Predicting the results of an upcoming major football (soccer) tournament is often a matter of great public interest, with a wide variety of pundits [1] and professional companies [2] keen to voice their opinion. The factors considered in making these predictions are widely varied, taking into account many different aspects of the game of football such as individual players, tactics, past experience and form [1], but this paper aims to show that one can predict results with a high level of accuracy using a simple mathematical model based on past team performance.

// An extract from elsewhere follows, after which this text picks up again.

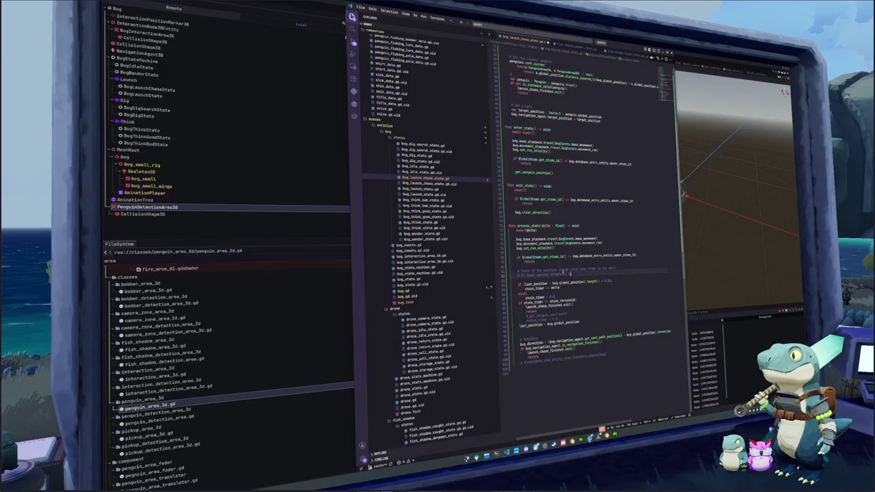
key("Down")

The model will rely on the assumption that goals are scored according to a Poisson Process, an assumption seen in a wide variety of papers and first appearing in 1951 in [3]. Other models of goal-scoring have been used, such as in [4] (which edited the Poisson model to increase the probability of low-scoring draws), [5] (which uses Weibull rather than exponential inter-goal times) and [6] (which restricts its attention to predicting the goal difference in a game), while some models, such as the one given in [7] attempt to estimate result probabilities directly, without predicting the goals scored. However, the Poisson model has been shown to perform similarly well to a wide range of alternative models in studies such as [8, 9].

In order to calculate the means of these Poisson Processes, the method developed in [10] will be followed, which involves calculating an offensive and defensive strength for each team based on their previous results. Many papers, including [11] introduce an additional parameter to account for home advantage, but this will not be used in this paper due to the effects of the COVID-19 pandemic (during which a large number of matches in the dataset were played)—many papers, including [12], have shown that home advantage was significantly weakened, at least in domestic football, although [13] shows it still persisted to some extent. However, in non-pandemic times, it would be sensible to include such a parameter in the model.

The main novel contribution of this paper to the literature is a derivation of exact conditions under which the parameters in the model can be uniquely defined from maximising the likelihood. To the best of the authors’ knowledge, these results have not appeared before. Another important novel contribution is the examination of the over-weighting of games containing defensively weak teams, which can skew the estimated offensive and defensive strengths in the model. Finally, by comparing the results of Euro 2020 to the predictions, it is possible to examine the weaknesses of the Poisson model and show where possible improvements could be made, while also illustrating that, despite these problems, it provided good predictions of the tournament.

This study is of course limited by the small number of models that it considers. Certainly, there is scope for a comparison of a much wider range of models, similar to the work done in [8, 9], which would help to show the extent to which the success of the double Poisson model in predicting Euro 2020 was due to the tournament having a small number of “suprising” results. However, the specific focus on the double Poisson model means that it can be examined in great detail, and both the analytic results derived, alongside the discussion of it’s potential to over-weight games, provide useful information for those seeking to implement this model in the future.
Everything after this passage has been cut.